These are just a few reflections on how far
statelessness has travelled in just five years – there is undoubtedly plenty
more to say on the matter. These comments should not by any means be mistaken as
insinuating that the change has come about because of the publication of my
PhD. To the contrary, I am grateful that the issue ‘found’ me at the time that
it did and that I have been able to watch and where possible contribute to some
of these developments. Statelessness remains, 5 years on from that exciting day
in Tilburg University’s auditorium and almost 10 years on from the day I first
crossed paths with the issue, an intrinsically fascinating, intellectually
stimulating, deeply moving and truly rewarding problem to work on.
A
single regret
On this personal statelessness anniversary,
as I reacquaint myself with my own PhD manuscript and think back to where my
journey started, I have just one regret in terms of the path that I have
chosen. It was the simple story of a worried father and a baby without a
nationality that first spurred my interest in the topic. Had I never met this
man – a client at the local refugee advice centre where I was volunteering at
the time – and heard about his son, I would never have picked statelessness as
the focus of my PhD. I am very grateful to this family for opening my eyes to
an issue I had previously never contemplated or even heard of and my one regret
is not being conscious of the significance of the encounter at the time.

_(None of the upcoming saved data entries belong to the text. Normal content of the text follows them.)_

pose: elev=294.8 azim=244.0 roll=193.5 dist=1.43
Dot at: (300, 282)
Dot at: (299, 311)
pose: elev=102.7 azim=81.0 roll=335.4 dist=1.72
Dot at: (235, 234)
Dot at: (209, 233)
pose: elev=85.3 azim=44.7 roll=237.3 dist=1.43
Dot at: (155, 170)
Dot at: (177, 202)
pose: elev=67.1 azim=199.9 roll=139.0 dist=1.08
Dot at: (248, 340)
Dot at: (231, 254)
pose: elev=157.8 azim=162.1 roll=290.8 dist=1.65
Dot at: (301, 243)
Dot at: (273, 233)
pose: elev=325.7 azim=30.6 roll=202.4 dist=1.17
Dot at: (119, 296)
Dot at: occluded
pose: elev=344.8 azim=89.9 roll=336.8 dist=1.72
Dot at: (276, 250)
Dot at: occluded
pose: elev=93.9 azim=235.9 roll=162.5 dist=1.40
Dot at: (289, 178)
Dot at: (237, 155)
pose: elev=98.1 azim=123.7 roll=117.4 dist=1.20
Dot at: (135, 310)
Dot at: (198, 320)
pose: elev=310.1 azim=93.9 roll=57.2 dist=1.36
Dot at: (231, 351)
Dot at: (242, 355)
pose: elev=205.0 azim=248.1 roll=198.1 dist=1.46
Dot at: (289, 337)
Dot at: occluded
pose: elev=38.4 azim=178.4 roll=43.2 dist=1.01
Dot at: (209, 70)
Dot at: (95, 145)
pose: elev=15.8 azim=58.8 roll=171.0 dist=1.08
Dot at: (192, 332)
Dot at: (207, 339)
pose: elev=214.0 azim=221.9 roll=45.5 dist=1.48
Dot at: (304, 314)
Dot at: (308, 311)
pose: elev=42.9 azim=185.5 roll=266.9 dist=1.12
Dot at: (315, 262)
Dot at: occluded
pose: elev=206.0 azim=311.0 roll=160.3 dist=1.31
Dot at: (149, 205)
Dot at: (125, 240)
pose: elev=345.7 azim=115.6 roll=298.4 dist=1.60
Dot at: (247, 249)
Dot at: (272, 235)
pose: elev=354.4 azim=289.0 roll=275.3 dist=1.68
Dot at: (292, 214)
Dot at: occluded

Because of that, I quickly lost touch of them and didn’t follow up on their
story, so I am ignorant as to if and how it was resolved. I am also very
conscious now of the fact that I also did not have the appropriate knowledge or
understanding of the issue at the time to know how to help. Still, perhaps
instead I can offer their story again here, as told in the opening of my PhD,
in the hope that it may help others to understand my first answer to the
question “why statelessness?” and perhaps inspire more people to be
compassionate towards or even take up the cause of the stateless…
This is the story of
the first stateless person I knew:
Once upon a time, in a town in the Southeast of the
Netherlands, a baby boy was born. His parents were thrilled and named him Omar,
seeing this extension of their family as a good sign for the future and a fresh
start for them all. Omar’s parents had been forced to flee their homes in the
Middle East some years before, leaving everything that they had behind. They
eventually won the right to settle in the Netherlands and were making the most
of it. Omar’s father found a job and quickly picked up the language. As soon as
he was eligible, he successfully applied for the Dutch nationality in order to
affirm his new link with the country. But what he most dearly wanted was to be
able to marry Omar’s mother. Sadly, they did not have the documents required by
Dutch law to do so. Instead, they muddled along in the hope that one day they
would be able to afford to send for the right documents or pay for the
replacements in order to get married.
Then Omar was born and they were overjoyed. Omar’s father
went straight from the hospital to the town hall to register the birth, all the
while oozing the pride of a man who has newly become a father. Omar was
registered: his name, date and place of birth recorded. But when the registrar
logged “unknown” in the box marked “nationality”, Omar’s father grew worried.
After all, he was Dutch and his son was born on Dutch soil, so surely Omar would
also be Dutch.
Little did he know that just a few months previously a
new law had come into force. This law required him to register the imminent
birth of his son while his girlfriend was still pregnant. Failing to do so -
and because he and Omar’s mother were not married - he would not automatically
be recognised as the boy’s father and his son would not acquire his
nationality.
Omar’s father quickly made the necessary arrangements at
the local court to be legally recognised as the father, but this procedure did
not grant Omar the Dutch nationality. Nor could Omar acquire the nationality of
his mother, as she was the national of a country that did not allow women to
pass on their nationality to their children. Omar’s nationality was therefore more
than unknown: it was absent. He was stateless.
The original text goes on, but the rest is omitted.